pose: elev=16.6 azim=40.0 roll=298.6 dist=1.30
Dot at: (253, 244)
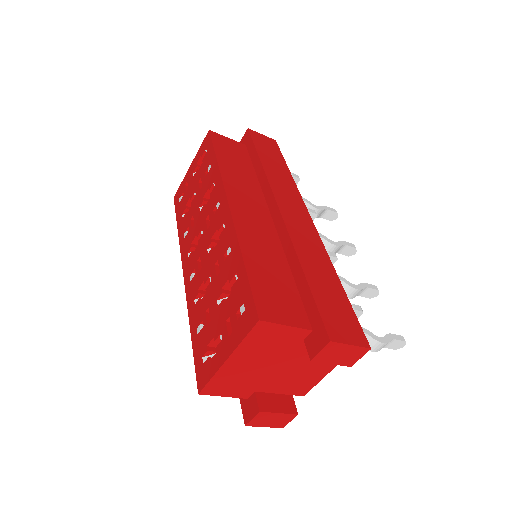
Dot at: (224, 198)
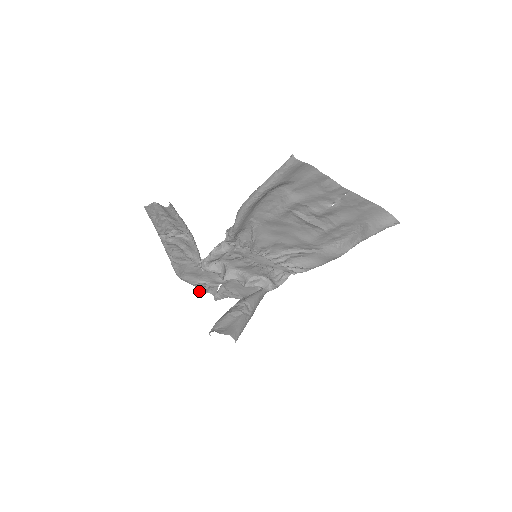
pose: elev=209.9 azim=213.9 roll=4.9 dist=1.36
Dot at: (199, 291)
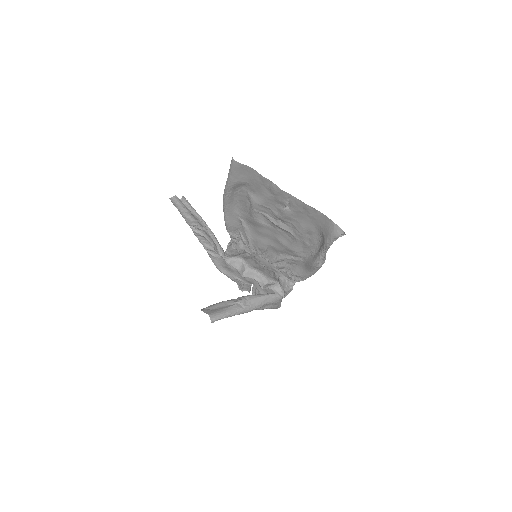
Dot at: (240, 288)
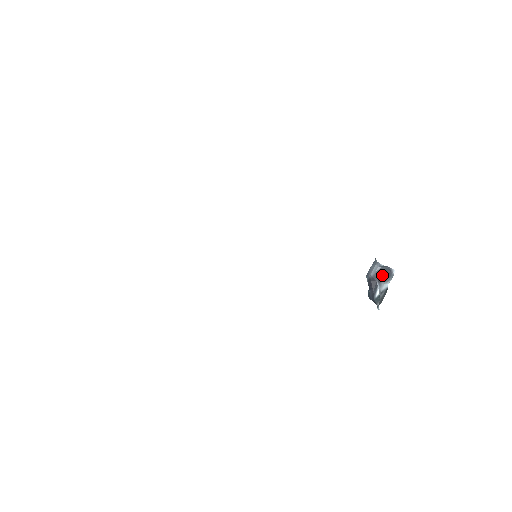
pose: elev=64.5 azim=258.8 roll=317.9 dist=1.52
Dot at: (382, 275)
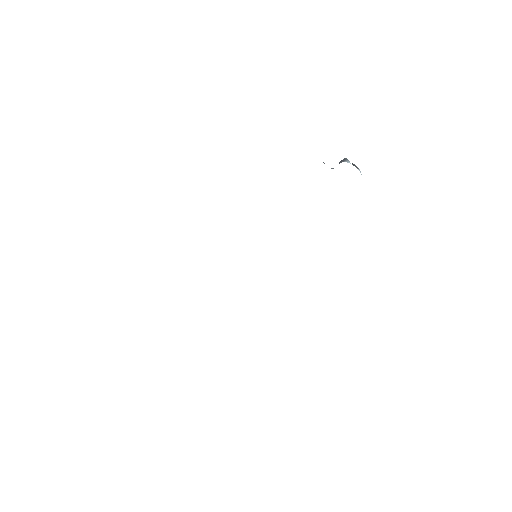
Dot at: occluded
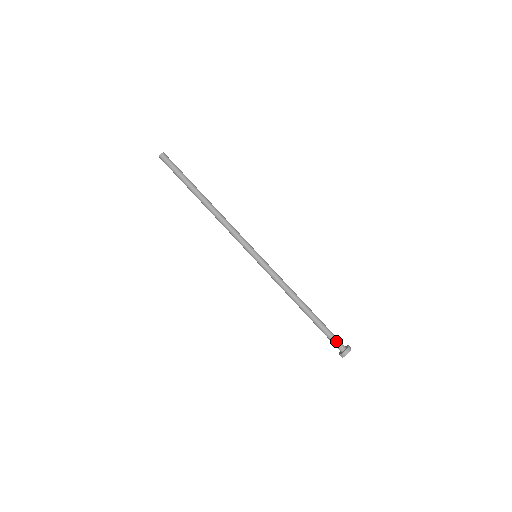
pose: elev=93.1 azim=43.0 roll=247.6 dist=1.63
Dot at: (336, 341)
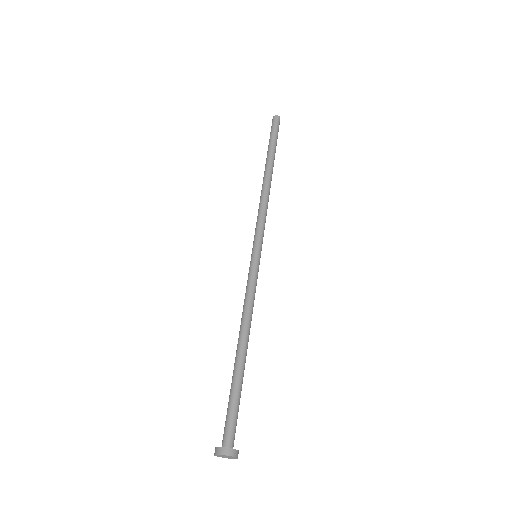
Dot at: (233, 426)
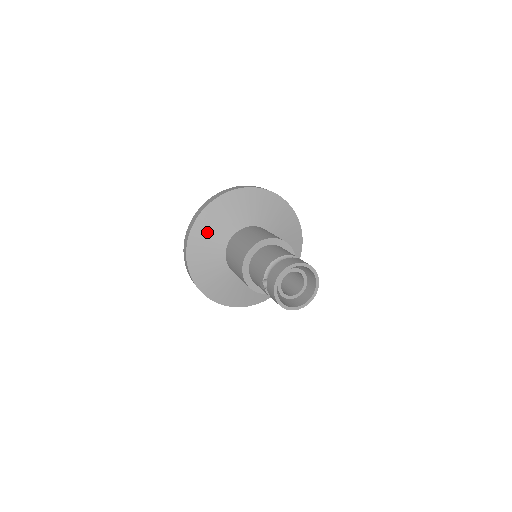
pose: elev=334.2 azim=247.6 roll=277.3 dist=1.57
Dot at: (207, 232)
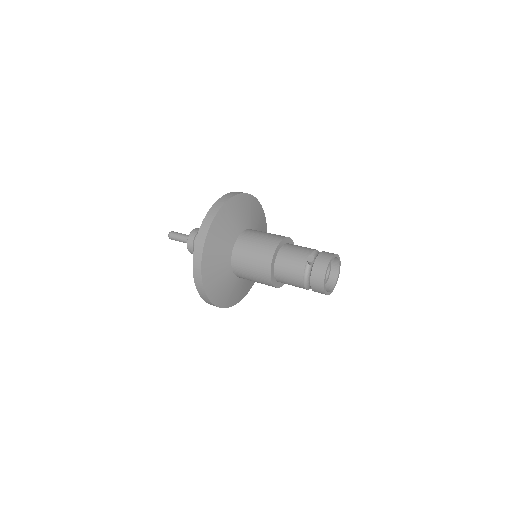
Dot at: (237, 210)
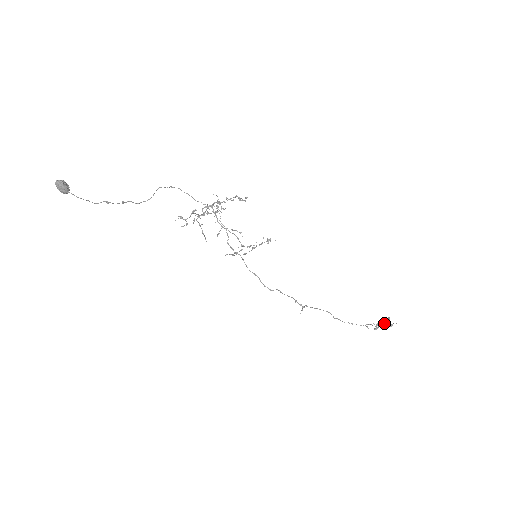
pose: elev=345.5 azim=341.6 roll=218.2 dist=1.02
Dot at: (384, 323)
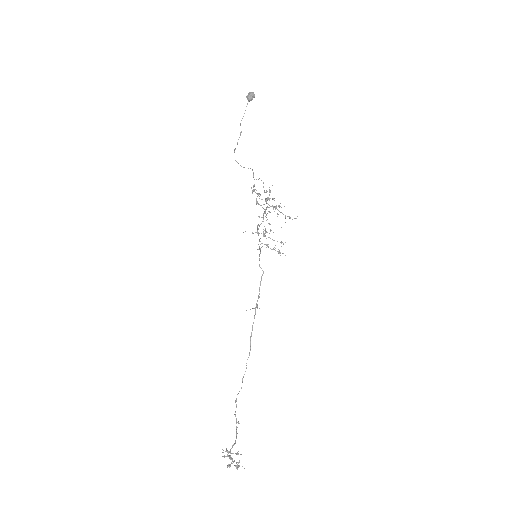
Dot at: (238, 453)
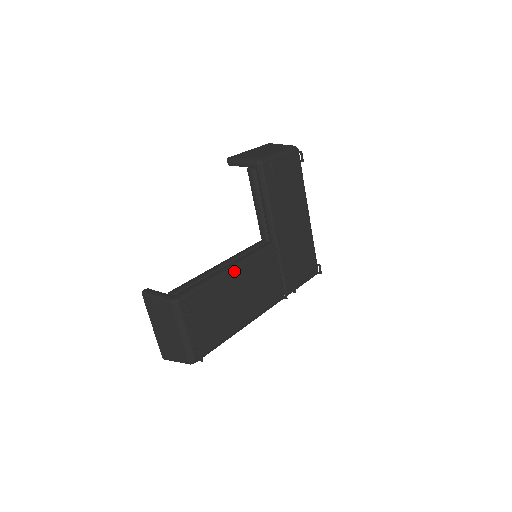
◆ ◆ ◆
## THE TASK
Rewrite all of the rows above, substituting "distance" for every "dist" and keeping everything else the same. Omit the pictures.

## EXERCISE RESULT
pose: elev=16.6 azim=40.0 roll=298.6 distance=1.30
Dot at: (253, 244)
Dot at: (224, 198)
pose: elev=209.9 azim=213.9 roll=4.9 distance=1.36
Dot at: (199, 291)
Dot at: (240, 288)
pose: elev=64.5 azim=258.8 roll=317.9 distance=1.52
Dot at: (382, 275)
Dot at: occluded
pose: elev=93.1 azim=43.0 roll=247.6 distance=1.63
Dot at: (336, 341)
Dot at: (233, 426)
pose: elev=334.2 azim=247.6 roll=277.3 distance=1.57
Dot at: (207, 232)
Dot at: (237, 210)
pose: elev=345.5 azim=341.6 roll=218.2 distance=1.02
Dot at: (384, 323)
Dot at: (238, 453)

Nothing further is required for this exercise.